Photo : Benjamin Foudral, directeur et conservateur du musée et pôle Courbet et Pierre Wat; historien de l'art à l'Université Paris 1 Panthéon-Sorbonne. 

 

Une scénographie pensée comme une déambulation

La scénographie accompagne cette lenteur revendiquée. Volumes, couleurs, clairs-obscurs rythment la pérégrination du visiteur, dans un parcours à la fois sensoriel et intellectuel. Parmi les quelque soixante œuvres exposées, issues des collections du Louvre, du musée d’Orsay ou encore d’institutions régionales, les chefs-d’œuvre de Courbet, Renoir ou Cézanne dialoguent avec des œuvres moins connues, parfois inédites. Des objets insolites – palettes de voyage, chaussures d’alpiniste, piolets – rappellent la dimension humaine et corporelle de la création. L’exposition célèbre aussi la photographie du XIXe siècle, elle-même pratique de la lenteur et de l'observation attentive. Le tout forme un parcours riche mais volontairement épuré, presque méditatif.

 

courbet tableau errer

 

Eva Jospin, une résonance contemporaine dans l’atelier de Courbet

À quelques pas du musée, l’atelier de Gustave Courbet, restauré et ouvert au public, devient le théâtre d’une carte blanche donnée à Eva Jospin. L’artiste, connue pour ses forêts sculptées en carton, y propose une exposition intime, conçue en résonance avec les paysages et les thèmes chers à Courbet : la grotte, la forêt, la minéralité. « Cet atelier, ce n’est pas un musée. C’est un lieu habité par un peintre qui y revenait après ses marches pour transformer son expérience en peinture », explique Eva Jospin. Dans ce lieu de mémoire vivante, elle installe des bas-reliefs, sculptures, dessins et broderies, pensés pour le dialogue. « Il s’agit d’un échange permanent entre le passé et le présent, une conversation que les artistes n’interrompent jamais. ». 

 

Un dialogue vivant entre art, nature et territoire

Les deux expositions s’inscrivent dans une programmation thématique autour de "l’art et la nature", déployée sur les différents sites du pôle muséal d’Ornans, dont la ferme familiale de Flagey qui accueille l’artiste Hélène Cambalveis. Ensemble, ces projets tissent un récit cohérent, entre patrimoine et création vivante, entre mémoire du territoire et regard d’aujourd’hui.
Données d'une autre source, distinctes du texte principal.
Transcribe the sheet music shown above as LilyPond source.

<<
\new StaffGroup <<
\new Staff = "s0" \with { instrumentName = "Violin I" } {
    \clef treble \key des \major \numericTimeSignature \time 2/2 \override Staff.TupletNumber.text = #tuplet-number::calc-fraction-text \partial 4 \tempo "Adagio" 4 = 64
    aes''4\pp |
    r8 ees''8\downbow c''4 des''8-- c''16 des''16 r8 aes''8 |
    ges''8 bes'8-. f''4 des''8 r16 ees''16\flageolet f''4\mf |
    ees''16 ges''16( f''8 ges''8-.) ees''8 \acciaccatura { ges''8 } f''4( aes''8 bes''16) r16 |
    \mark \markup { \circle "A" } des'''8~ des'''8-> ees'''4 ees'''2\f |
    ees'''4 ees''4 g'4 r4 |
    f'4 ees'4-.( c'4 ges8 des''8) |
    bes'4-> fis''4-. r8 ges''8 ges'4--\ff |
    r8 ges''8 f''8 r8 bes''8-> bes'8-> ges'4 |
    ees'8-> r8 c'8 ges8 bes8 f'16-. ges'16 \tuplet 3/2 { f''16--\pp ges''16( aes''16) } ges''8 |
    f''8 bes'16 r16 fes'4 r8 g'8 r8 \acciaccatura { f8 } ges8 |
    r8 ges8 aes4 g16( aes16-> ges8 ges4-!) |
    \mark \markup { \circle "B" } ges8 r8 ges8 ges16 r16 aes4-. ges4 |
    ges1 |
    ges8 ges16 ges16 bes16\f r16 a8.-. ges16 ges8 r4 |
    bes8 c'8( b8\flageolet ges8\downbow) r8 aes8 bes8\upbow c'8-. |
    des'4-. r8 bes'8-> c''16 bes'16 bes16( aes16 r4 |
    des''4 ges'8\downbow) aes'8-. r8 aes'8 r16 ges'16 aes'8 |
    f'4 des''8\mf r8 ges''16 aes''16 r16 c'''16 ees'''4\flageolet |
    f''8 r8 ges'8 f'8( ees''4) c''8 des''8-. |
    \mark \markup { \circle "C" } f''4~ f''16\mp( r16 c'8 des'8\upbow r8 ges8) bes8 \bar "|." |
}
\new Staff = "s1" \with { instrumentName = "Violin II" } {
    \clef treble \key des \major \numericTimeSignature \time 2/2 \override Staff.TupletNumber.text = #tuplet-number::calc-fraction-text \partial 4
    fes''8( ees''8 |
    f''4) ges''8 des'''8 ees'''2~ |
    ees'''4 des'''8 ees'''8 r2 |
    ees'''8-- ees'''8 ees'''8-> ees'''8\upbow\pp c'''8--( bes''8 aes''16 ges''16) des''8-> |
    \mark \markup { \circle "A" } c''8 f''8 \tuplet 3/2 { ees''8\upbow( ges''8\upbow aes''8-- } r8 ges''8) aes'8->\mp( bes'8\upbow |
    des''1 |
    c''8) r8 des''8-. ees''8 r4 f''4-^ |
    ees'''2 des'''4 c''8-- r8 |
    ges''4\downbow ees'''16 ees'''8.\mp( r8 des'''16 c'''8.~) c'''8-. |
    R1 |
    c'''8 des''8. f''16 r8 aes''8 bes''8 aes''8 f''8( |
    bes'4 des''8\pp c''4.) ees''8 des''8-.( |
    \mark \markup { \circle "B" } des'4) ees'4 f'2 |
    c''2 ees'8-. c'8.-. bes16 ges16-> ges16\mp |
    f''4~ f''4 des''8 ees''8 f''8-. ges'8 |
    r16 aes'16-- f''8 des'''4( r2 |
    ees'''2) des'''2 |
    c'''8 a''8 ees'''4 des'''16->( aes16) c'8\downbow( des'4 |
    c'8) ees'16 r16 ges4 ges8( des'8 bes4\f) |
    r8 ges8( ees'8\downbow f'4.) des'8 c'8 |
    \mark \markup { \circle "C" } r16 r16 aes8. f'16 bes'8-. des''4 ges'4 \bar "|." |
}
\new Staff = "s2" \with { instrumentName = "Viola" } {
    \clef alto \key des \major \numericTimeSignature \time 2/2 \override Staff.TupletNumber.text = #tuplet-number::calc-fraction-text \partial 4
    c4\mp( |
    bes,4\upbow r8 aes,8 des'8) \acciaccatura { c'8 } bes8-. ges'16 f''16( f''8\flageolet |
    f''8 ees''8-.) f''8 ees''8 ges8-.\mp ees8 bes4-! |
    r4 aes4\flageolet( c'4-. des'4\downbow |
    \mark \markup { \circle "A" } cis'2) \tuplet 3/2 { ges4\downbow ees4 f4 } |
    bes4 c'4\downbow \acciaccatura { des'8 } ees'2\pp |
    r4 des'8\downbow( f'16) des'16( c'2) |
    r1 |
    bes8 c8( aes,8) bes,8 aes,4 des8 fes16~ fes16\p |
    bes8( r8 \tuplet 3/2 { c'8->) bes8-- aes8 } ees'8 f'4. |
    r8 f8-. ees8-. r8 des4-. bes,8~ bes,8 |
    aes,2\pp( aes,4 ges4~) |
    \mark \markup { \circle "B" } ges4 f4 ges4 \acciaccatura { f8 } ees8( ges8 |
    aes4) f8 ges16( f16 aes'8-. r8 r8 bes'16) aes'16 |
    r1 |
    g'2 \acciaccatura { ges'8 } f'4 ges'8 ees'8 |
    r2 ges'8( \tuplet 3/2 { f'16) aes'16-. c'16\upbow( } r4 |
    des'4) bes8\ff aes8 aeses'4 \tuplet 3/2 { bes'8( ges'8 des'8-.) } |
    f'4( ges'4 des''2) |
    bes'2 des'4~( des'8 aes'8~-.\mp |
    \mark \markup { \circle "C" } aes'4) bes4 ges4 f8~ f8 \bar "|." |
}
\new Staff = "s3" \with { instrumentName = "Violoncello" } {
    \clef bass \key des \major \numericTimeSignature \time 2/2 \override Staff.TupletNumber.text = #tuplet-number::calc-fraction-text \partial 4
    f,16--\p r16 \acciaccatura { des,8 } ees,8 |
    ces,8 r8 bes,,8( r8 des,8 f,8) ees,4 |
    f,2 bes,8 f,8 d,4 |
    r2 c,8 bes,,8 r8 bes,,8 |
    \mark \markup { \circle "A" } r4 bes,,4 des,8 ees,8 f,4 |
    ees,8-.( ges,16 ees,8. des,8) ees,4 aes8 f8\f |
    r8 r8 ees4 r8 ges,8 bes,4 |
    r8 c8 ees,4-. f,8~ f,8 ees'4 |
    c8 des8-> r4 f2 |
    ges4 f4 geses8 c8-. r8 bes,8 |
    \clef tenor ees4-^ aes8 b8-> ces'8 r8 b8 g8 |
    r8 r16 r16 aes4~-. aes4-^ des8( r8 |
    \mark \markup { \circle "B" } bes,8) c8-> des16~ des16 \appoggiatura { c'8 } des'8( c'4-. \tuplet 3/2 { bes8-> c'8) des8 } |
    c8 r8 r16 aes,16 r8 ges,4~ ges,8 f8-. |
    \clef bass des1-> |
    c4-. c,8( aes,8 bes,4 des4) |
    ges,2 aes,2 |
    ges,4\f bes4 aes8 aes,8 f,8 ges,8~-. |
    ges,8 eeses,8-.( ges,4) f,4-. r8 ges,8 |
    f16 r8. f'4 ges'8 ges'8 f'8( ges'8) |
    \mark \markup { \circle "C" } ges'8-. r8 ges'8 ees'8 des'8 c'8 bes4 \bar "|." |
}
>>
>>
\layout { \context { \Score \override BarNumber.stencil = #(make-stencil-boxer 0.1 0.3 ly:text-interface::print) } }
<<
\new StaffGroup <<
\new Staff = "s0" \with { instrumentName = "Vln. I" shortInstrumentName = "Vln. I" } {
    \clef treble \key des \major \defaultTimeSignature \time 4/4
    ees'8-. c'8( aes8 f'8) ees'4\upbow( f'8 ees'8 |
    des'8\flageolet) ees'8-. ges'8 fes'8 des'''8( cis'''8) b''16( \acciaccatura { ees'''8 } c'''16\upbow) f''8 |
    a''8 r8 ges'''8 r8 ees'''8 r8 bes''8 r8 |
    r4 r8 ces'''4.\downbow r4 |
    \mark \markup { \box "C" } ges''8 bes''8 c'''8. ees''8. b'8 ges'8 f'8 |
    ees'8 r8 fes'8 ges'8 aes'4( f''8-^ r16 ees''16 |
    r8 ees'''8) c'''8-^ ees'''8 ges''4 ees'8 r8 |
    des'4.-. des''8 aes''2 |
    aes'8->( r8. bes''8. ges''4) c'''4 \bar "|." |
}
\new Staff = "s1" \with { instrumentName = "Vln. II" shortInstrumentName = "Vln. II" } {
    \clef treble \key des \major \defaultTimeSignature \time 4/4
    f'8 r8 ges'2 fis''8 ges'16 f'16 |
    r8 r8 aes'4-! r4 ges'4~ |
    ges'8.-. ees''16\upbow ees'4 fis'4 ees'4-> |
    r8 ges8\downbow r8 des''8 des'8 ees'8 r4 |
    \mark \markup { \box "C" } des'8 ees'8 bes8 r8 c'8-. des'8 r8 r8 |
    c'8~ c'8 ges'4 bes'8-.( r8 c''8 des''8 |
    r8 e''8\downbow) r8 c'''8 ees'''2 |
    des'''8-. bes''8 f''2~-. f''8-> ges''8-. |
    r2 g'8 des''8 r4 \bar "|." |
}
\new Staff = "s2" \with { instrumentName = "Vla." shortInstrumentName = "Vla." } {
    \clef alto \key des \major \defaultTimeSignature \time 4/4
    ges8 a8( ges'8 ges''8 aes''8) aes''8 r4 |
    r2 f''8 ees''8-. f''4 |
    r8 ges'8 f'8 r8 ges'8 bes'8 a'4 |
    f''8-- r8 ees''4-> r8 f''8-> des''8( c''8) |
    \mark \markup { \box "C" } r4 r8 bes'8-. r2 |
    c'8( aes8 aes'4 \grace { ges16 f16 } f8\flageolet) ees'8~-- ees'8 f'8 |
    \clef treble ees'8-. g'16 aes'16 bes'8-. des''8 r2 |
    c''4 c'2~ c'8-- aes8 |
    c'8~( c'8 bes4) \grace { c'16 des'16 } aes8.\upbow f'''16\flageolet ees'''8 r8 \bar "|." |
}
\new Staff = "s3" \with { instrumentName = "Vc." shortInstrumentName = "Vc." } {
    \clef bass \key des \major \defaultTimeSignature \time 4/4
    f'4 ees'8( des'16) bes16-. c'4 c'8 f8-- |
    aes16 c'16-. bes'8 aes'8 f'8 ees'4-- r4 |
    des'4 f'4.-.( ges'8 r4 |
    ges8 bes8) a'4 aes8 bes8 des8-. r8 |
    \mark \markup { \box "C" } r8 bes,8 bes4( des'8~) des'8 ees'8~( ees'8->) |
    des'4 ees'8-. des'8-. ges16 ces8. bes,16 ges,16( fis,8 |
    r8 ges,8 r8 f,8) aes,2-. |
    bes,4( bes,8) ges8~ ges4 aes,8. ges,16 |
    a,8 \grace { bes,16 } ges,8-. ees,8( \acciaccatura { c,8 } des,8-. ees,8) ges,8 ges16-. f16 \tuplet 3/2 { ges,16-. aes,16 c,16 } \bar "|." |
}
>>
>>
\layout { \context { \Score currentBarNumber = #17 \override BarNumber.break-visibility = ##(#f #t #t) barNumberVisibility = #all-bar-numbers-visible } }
À travers la marche, l’exposition interroge notre relation au paysage, au temps, à la création. Elle propose un antidote à la vitesse, une invitation à la contemplation. Et rappelle, selon les mots d’Eva Jospin, que « l’art est un mouvement permanent – un dialogue entre aujourd’hui, le passé et ce qui va venir ».

 L'interview de la rédaction : Eva Jospin 

 

COURBET GROTTE

Photo : Oeuvre de l'artiste Eva Jospin 

 

Info pratiques

"Paysages de marche. Dans les traces de Rousseau, Courbet, Renoir, Cézanne et les autres" et "Eva Jospin – Carte blanche à l’atelier Courbet" sont à découvrir  du 28 juin, et jusqu’au 19 octobre au  Musée Courbet et à l’atelier du peibtre.